Analyzing growth trends between Egypt and Malaysia, we conclude several factors that have affected their GDP growth rates during the mentioned period. One major factor in Malaysia was the financial sector policies which played an important role in managing the country out of macroeconomic downturns. While in Egypt, the government financial policy played a weaker role in recovering from downturns and was not fully integrated in the international capital market, since Egypt has limited access to world capital markets and the liquidity problem cannot be solved by foreign borrowing. Furthermore banks in Egypt had their role in financing the budget deficit rather than playing an active role in financial intermediation, which ended up having a “liquidity squeeze” which is a serious matter especially for developing countries, and is sufficient to trigger a crisis.
On the other side, Malaysia with a strong current account surplus and boosted FDIs has resulted in sufficient reserves, which together with curbing inflation and unemployment has performed better in recovering from macroeconomic downturns.
Malaysia’s focus on manufacture sector and high technology products helped in boosting its economic growth.
Egypt with its exports concentrated -to a large extent- in oil products, was vulnerable to economic crises and with its large budget deficits, current account deficits, higher rates of inflation and unemployment, was unable to apply the appropriate policies to recover from downturns in the short run.
Egypt can help recover from downturns by diversifying its exports, concentrating in high technology products, but is faced with its low educated labour force lacking advanced skills to cope with high technology products, in addition to low infrastructure, insufficient financial intermediations and improper financial policies.
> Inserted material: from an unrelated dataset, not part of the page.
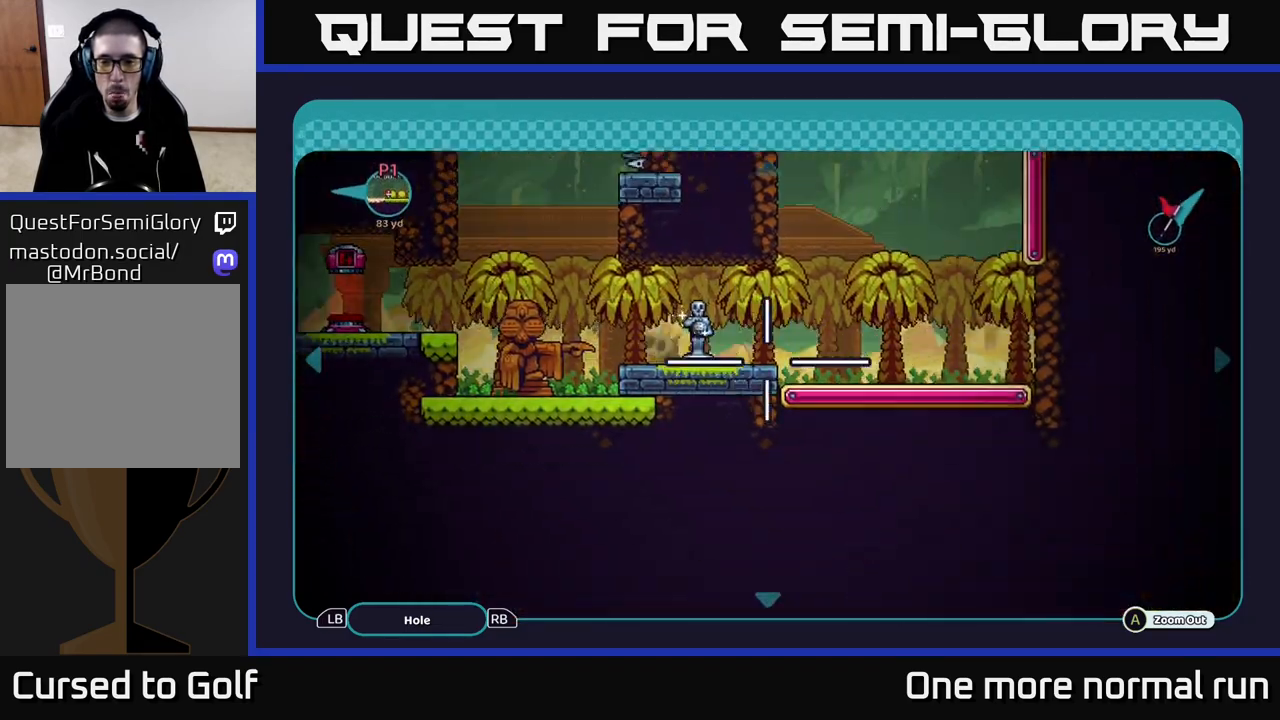
{"buttons": [], "left_stick": "up", "right_stick": "center", "events": [[133, "left_stick", "up-right"], [300, "left_stick", "down-right"], [500, "left_stick", "up"]]}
Since financial policies have greater effect on economic growth in developing countries, Egypt should be very selective in applying those policies, especially in crises times where foreign reserves have their importance in stabilizing the economy. If a floating regime is applied, the country will not be forced to hold large foreign reserves ready to support the value of the currency and thus foreign reserves will be available for investment in productivity and export diversification. Therefore applying limited capital controls on currency transactions in Egypt in the short run may be useful, but applying the floated regime may prove its success in the long run, benefiting from the Malaysian experience; since Investment in hard currency was not restricted in Malaysia, nor was foreign direct investment. Its capital controls have proved effective in shielding Malaysia from speculative attacks without substantially restricting foreign direct investment. Limited capital control in Malaysia was helpful to protect the local currency from speculative attacks in the short run.